**The input**
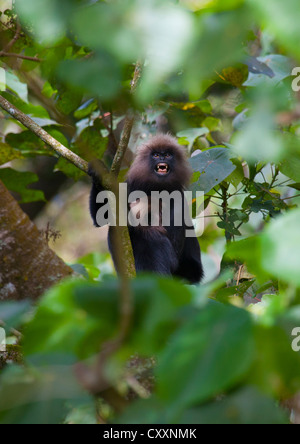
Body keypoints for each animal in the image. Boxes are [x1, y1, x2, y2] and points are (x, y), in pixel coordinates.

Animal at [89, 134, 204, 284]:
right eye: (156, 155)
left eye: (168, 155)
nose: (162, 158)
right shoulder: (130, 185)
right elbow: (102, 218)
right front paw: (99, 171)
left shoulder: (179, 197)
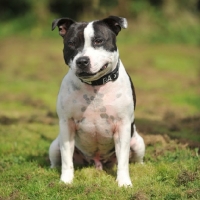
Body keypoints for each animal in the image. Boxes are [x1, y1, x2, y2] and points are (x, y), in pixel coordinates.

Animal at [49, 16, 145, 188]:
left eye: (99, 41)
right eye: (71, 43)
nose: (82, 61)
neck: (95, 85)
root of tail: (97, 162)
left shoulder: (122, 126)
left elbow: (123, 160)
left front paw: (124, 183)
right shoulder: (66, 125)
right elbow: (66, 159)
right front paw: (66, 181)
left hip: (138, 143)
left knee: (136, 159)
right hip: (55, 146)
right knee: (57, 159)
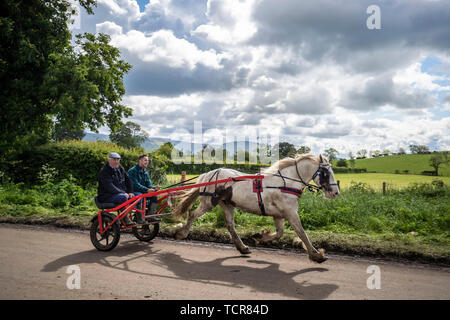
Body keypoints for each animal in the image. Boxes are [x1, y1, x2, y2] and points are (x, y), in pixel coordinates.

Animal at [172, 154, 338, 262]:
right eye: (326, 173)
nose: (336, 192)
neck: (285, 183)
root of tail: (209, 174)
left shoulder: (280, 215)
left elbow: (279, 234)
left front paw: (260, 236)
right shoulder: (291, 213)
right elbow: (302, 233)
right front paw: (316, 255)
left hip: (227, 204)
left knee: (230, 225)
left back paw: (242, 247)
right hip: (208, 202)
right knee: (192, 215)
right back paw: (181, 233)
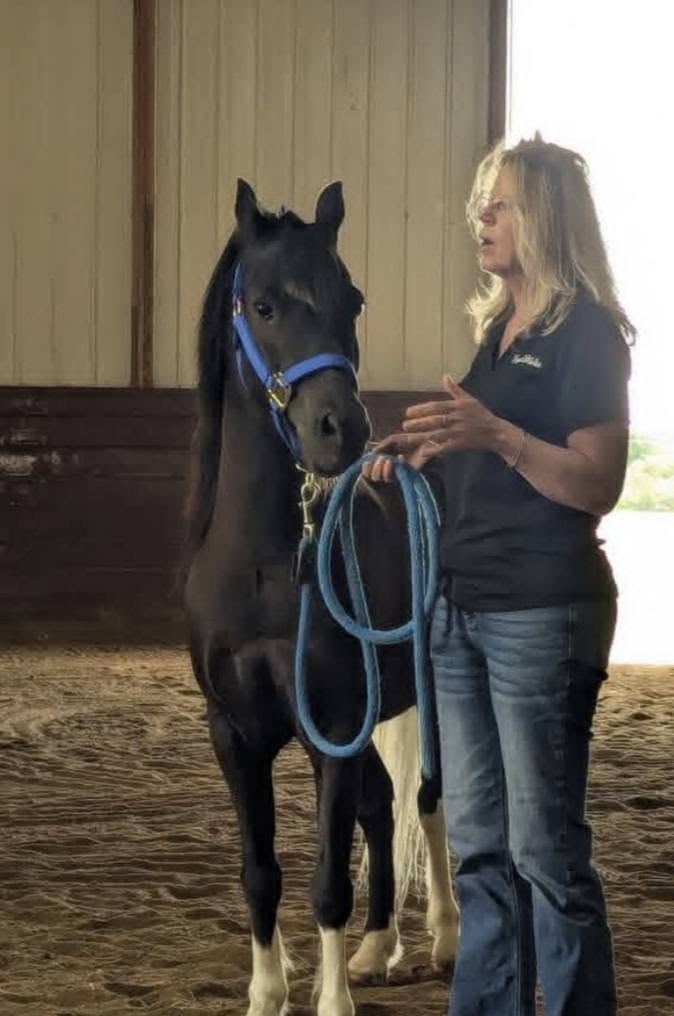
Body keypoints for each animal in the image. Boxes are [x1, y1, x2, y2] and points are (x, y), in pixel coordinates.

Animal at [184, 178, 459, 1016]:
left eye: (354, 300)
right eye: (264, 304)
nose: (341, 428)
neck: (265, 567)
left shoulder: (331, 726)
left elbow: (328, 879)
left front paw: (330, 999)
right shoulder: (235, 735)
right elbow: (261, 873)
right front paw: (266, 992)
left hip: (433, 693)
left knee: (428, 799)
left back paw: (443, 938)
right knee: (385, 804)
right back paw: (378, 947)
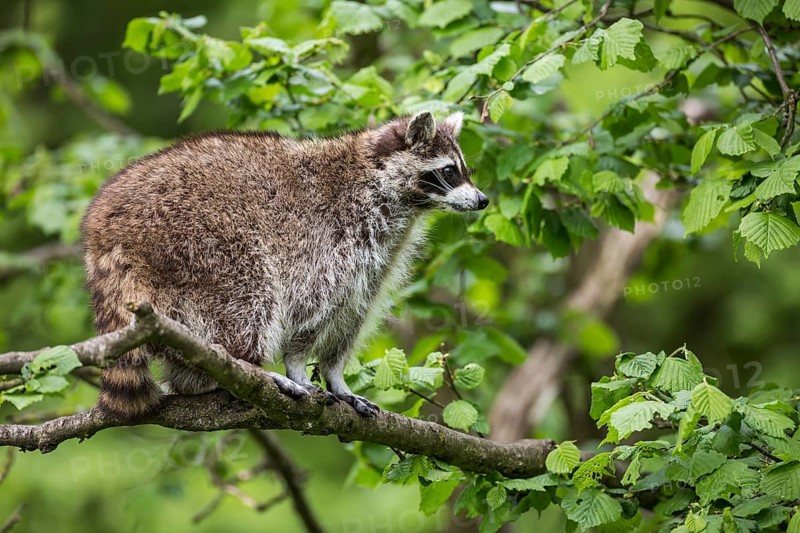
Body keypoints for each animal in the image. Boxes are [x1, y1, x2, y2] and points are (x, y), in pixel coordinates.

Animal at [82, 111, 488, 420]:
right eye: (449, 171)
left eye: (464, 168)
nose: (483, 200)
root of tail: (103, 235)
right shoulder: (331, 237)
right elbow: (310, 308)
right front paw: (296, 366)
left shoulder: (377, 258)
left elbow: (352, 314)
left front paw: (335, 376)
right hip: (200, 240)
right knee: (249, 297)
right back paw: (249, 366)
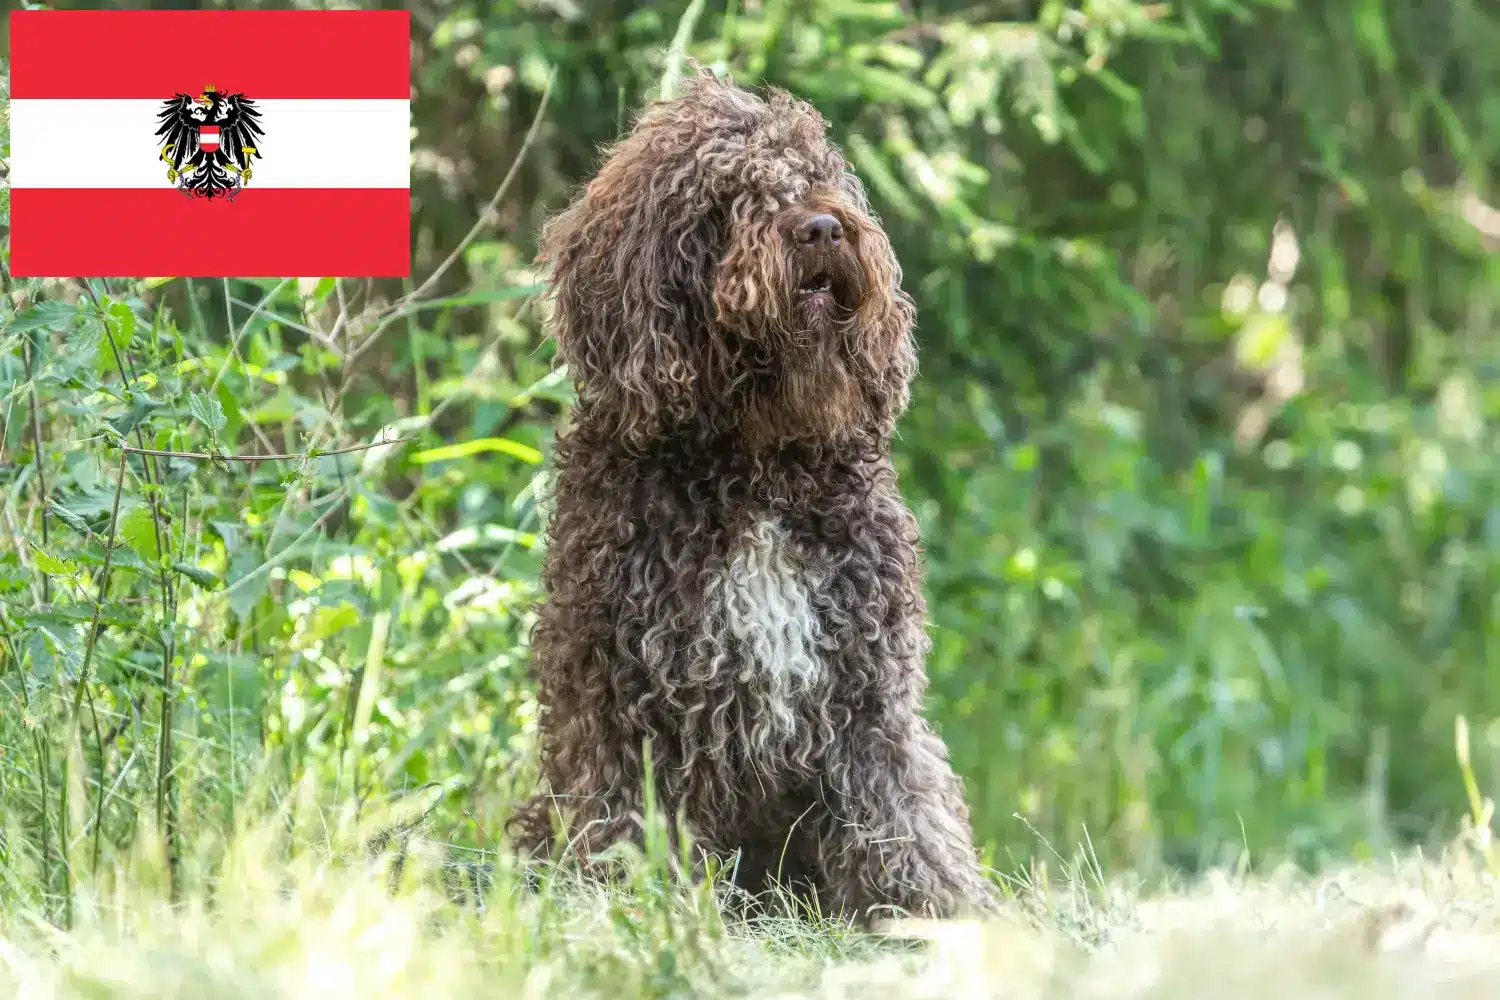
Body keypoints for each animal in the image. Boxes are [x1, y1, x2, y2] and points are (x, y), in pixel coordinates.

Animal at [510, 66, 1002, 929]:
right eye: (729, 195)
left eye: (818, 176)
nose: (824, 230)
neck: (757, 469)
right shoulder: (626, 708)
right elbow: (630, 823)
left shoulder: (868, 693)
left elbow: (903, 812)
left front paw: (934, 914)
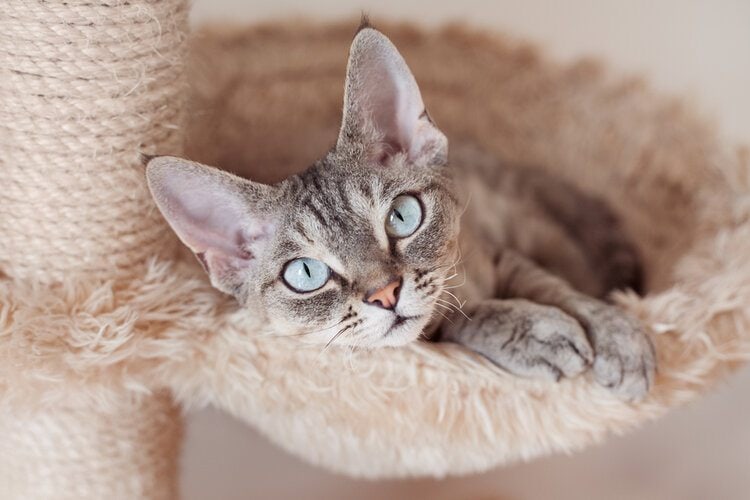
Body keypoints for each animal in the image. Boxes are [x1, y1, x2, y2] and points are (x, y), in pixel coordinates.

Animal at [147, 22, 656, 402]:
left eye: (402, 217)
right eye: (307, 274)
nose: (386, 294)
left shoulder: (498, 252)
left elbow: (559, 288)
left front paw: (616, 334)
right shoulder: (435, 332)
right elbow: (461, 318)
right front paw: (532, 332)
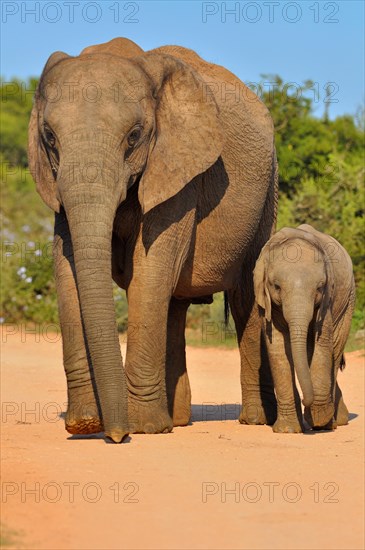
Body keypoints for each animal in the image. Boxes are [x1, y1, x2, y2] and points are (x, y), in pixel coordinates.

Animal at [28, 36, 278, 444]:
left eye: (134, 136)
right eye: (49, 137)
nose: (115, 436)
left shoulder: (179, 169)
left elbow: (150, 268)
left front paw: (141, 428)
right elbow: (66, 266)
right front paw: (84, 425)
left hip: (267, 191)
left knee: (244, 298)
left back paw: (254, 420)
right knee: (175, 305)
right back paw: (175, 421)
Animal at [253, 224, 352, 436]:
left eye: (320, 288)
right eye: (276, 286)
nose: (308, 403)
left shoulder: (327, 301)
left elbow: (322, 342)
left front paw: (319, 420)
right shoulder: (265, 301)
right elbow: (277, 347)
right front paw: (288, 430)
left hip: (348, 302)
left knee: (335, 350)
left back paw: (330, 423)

**Required action**
Each line, beginning at the one that contains "left eye: (134, 136)" and continuing through the end of the records, must be written out exactly, first and last included.

**Output**
left eye: (134, 136)
right eye: (49, 137)
nose: (115, 436)
left shoulder: (179, 169)
left elbow: (150, 268)
left front paw: (141, 428)
right elbow: (66, 266)
right front paw: (84, 425)
left hip: (267, 191)
left knee: (244, 298)
left back paw: (254, 420)
right knee: (175, 305)
right back paw: (175, 421)
Animal at [253, 224, 352, 436]:
left eye: (320, 288)
right eye: (276, 286)
nose: (308, 403)
left shoulder: (327, 301)
left elbow: (322, 342)
left front paw: (319, 420)
right shoulder: (265, 301)
right elbow: (277, 347)
right front paw: (288, 430)
left hip: (348, 302)
left knee: (335, 350)
left back paw: (330, 423)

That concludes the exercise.